New Year's Eve has always struck me as kind of a weird holiday. It's one that always has ridiculous expectations attached to it - you feel like you should be doing something particularly awesome, or exciting, or unusual, even though you'd probably rather just be doing the same thing you usually do. It kind of goes along with Valentine's Day in that respect - the expectations are always more than you can live up to unless your life is far more exciting than mine.
I have had a much better time on New Year's ever since I decided that I didn't care if my evening consisted of much of the same as the rest of the year. We usually go to a party, and since there are often still out of towners around it's guaranteed to be marginally more exciting than our average parties, and that's really all that matters. There is sometimes drinking, though less than there used to be. There is always snacking. There are often games, more and more so as more of us get into the nerdy board game thing. And there is gossip, and laughter, and kids running amuk, and generally just a good time. We burn our regrets, which is always good for the pyromaniacs among us, and things are not so exciting that they are particularly worthy of an entire journal entry.

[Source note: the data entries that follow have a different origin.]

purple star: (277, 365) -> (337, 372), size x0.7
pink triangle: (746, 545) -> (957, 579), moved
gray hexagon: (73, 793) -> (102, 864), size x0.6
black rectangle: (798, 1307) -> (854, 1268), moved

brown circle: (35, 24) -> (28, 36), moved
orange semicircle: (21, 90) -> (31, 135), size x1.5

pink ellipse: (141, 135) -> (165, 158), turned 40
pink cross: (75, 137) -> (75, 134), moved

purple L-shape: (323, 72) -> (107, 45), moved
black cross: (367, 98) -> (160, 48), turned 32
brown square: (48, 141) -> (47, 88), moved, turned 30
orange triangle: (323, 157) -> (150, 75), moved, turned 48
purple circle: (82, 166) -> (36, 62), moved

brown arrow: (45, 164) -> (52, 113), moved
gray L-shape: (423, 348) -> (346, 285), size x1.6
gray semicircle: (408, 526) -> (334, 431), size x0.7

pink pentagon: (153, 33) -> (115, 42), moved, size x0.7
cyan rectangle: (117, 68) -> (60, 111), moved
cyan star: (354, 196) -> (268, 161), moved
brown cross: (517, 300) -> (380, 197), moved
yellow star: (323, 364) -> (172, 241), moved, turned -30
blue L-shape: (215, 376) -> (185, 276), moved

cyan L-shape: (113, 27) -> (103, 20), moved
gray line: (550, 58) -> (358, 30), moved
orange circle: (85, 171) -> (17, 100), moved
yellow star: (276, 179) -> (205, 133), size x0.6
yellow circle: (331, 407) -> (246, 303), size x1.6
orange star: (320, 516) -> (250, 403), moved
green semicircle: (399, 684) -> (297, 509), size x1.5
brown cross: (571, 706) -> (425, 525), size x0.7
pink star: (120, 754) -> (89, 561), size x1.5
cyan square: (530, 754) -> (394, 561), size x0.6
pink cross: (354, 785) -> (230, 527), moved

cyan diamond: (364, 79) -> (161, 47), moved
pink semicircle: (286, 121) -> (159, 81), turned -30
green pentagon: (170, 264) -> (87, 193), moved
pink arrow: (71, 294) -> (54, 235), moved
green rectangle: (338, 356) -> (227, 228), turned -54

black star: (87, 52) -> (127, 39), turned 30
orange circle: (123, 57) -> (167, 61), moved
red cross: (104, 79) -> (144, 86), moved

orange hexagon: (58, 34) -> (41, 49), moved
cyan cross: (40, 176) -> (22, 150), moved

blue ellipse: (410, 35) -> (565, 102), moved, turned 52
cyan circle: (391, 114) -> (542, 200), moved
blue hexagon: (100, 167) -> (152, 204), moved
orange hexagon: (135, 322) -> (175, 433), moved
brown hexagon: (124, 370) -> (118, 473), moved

But they are fun, and familiar, and easy. We briefly flirted with the notion of dressing up and going out to an elaborate New Year's party, but we decided this was much less work. It's cheaper, too - no tickets to buy, no outfits to find, no parking to wrestle with. Just a few dozen of my closest friends, a drink or two, and a nerdy board game or three. Sounds like a party to me. Does that make me old? Probably. But I'm starting to think that's not such a bad thing.